> **WHAT YOU NEED TO DO**
Retype the text of every record below, line for line, keeping each character unchanged.

####################

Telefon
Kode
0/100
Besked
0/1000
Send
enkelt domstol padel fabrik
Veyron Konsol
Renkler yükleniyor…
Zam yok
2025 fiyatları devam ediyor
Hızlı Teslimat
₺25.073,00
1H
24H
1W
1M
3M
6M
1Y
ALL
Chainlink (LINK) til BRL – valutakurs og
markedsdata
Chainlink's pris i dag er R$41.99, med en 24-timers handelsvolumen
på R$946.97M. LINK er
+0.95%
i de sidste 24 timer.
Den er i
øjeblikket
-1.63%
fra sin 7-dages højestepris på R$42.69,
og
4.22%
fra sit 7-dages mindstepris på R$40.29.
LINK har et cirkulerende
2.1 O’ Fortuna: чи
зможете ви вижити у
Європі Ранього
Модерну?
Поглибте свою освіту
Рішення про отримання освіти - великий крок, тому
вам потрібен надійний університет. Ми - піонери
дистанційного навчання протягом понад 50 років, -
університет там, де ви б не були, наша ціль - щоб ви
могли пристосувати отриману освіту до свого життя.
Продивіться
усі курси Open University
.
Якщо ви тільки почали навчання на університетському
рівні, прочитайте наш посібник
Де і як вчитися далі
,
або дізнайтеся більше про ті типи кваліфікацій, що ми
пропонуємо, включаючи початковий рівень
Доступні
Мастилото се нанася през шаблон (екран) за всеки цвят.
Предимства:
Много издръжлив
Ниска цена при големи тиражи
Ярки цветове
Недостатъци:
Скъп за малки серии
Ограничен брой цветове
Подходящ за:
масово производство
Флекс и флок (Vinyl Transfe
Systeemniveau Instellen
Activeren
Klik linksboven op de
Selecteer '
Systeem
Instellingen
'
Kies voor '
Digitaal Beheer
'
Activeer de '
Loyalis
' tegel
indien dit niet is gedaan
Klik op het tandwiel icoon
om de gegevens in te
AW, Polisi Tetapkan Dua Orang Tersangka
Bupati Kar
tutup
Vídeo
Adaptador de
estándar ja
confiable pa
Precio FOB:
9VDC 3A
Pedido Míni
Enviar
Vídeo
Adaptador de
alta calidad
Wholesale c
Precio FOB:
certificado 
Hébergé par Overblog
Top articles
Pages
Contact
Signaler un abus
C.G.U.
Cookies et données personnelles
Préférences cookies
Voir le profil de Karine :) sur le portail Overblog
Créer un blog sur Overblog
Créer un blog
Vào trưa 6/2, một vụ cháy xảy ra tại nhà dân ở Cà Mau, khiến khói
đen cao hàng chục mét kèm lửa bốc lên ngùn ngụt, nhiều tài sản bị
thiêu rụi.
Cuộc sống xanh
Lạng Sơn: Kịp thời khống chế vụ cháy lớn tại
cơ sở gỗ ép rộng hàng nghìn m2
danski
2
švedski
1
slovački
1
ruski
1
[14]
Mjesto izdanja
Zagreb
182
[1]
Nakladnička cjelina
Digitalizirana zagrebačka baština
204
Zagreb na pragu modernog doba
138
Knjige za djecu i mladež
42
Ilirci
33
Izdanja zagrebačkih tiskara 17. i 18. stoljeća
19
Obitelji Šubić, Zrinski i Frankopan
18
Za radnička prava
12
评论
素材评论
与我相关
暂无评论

####################

> **OUTPUT FOR THIS EXERCISE**
Telefon
Kode
0/100
Besked
0/1000
Send
enkelt domstol padel fabrik
Veyron Konsol
Renkler yükleniyor…
Zam yok
2025 fiyatları devam ediyor
Hızlı Teslimat
₺25.073,00
1H
24H
1W
1M
3M
6M
1Y
ALL
Chainlink (LINK) til BRL – valutakurs og
markedsdata
Chainlink's pris i dag er R$41.99, med en 24-timers handelsvolumen
på R$946.97M. LINK er
+0.95%
i de sidste 24 timer.
Den er i
øjeblikket
-1.63%
fra sin 7-dages højestepris på R$42.69,
og
4.22%
fra sit 7-dages mindstepris på R$40.29.
LINK har et cirkulerende
2.1 O’ Fortuna: чи
зможете ви вижити у
Європі Ранього
Модерну?
Поглибте свою освіту
Рішення про отримання освіти - великий крок, тому
вам потрібен надійний університет. Ми - піонери
дистанційного навчання протягом понад 50 років, -
університет там, де ви б не були, наша ціль - щоб ви
могли пристосувати отриману освіту до свого життя.
Продивіться
усі курси Open University
.
Якщо ви тільки почали навчання на університетському
рівні, прочитайте наш посібник
Де і як вчитися далі
,
або дізнайтеся більше про ті типи кваліфікацій, що ми
пропонуємо, включаючи початковий рівень
Доступні
Мастилото се нанася през шаблон (екран) за всеки цвят.
Предимства:
Много издръжлив
Ниска цена при големи тиражи
Ярки цветове
Недостатъци:
Скъп за малки серии
Ограничен брой цветове
Подходящ за:
масово производство
Флекс и флок (Vinyl Transfe
Systeemniveau Instellen
Activeren
Klik linksboven op de
Selecteer '
Systeem
Instellingen
'
Kies voor '
Digitaal Beheer
'
Activeer de '
Loyalis
' tegel
indien dit niet is gedaan
Klik op het tandwiel icoon
om de gegevens in te
AW, Polisi Tetapkan Dua Orang Tersangka
Bupati Kar
tutup
Vídeo
Adaptador de
estándar ja
confiable pa
Precio FOB:
9VDC 3A
Pedido Míni
Enviar
Vídeo
Adaptador de
alta calidad
Wholesale c
Precio FOB:
certificado 
Hébergé par Overblog
Top articles
Pages
Contact
Signaler un abus
C.G.U.
Cookies et données personnelles
Préférences cookies
Voir le profil de Karine :) sur le portail Overblog
Créer un blog sur Overblog
Créer un blog
Vào trưa 6/2, một vụ cháy xảy ra tại nhà dân ở Cà Mau, khiến khói
đen cao hàng chục mét kèm lửa bốc lên ngùn ngụt, nhiều tài sản bị
thiêu rụi.
Cuộc sống xanh
Lạng Sơn: Kịp thời khống chế vụ cháy lớn tại
cơ sở gỗ ép rộng hàng nghìn m2
danski
2
švedski
1
slovački
1
ruski
1
[14]
Mjesto izdanja
Zagreb
182
[1]
Nakladnička cjelina
Digitalizirana zagrebačka baština
204
Zagreb na pragu modernog doba
138
Knjige za djecu i mladež
42
Ilirci
33
Izdanja zagrebačkih tiskara 17. i 18. stoljeća
19
Obitelji Šubić, Zrinski i Frankopan
18
Za radnička prava
12
评论
素材评论
与我相关
暂无评论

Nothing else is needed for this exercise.